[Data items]
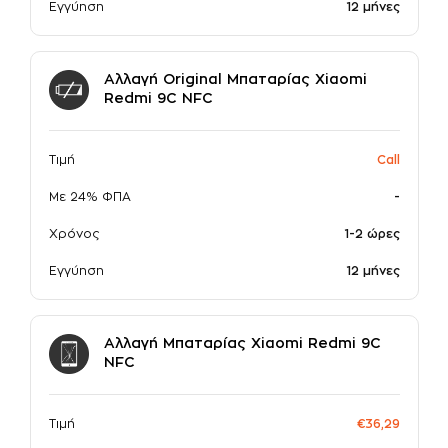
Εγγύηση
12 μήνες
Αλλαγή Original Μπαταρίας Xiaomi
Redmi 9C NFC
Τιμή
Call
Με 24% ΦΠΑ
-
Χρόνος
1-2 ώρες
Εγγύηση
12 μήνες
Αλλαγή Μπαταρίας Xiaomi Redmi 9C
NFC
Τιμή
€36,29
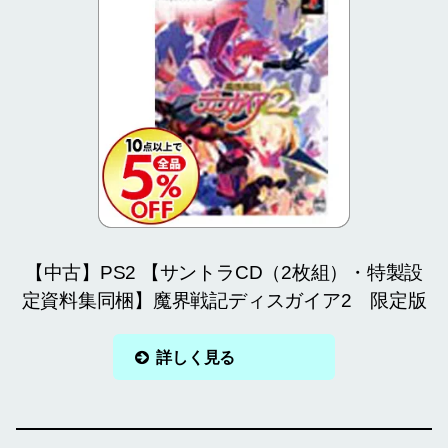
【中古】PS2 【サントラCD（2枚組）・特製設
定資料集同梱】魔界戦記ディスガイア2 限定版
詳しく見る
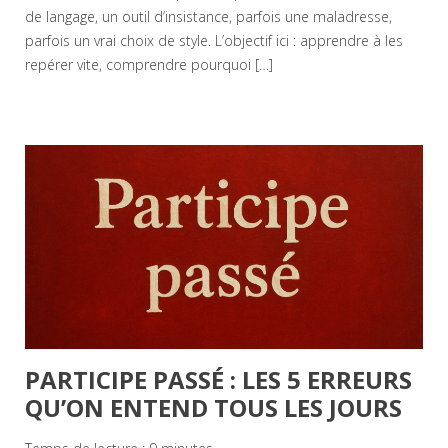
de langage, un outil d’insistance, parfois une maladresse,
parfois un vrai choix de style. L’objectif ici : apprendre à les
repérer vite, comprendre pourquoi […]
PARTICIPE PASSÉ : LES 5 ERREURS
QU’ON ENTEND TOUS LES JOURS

* Work required
Restate every line above word for word. Do not carry over the images.

* The completed task
Εγγύηση
12 μήνες
Αλλαγή Original Μπαταρίας Xiaomi
Redmi 9C NFC
Τιμή
Call
Με 24% ΦΠΑ
-
Χρόνος
1-2 ώρες
Εγγύηση
12 μήνες
Αλλαγή Μπαταρίας Xiaomi Redmi 9C
NFC
Τιμή
€36,29
【中古】PS2 【サントラCD（2枚組）・特製設
定資料集同梱】魔界戦記ディスガイア2 限定版
詳しく見る
de langage, un outil d’insistance, parfois une maladresse,
parfois un vrai choix de style. L’objectif ici : apprendre à les
repérer vite, comprendre pourquoi […]
PARTICIPE PASSÉ : LES 5 ERREURS
QU’ON ENTEND TOUS LES JOURS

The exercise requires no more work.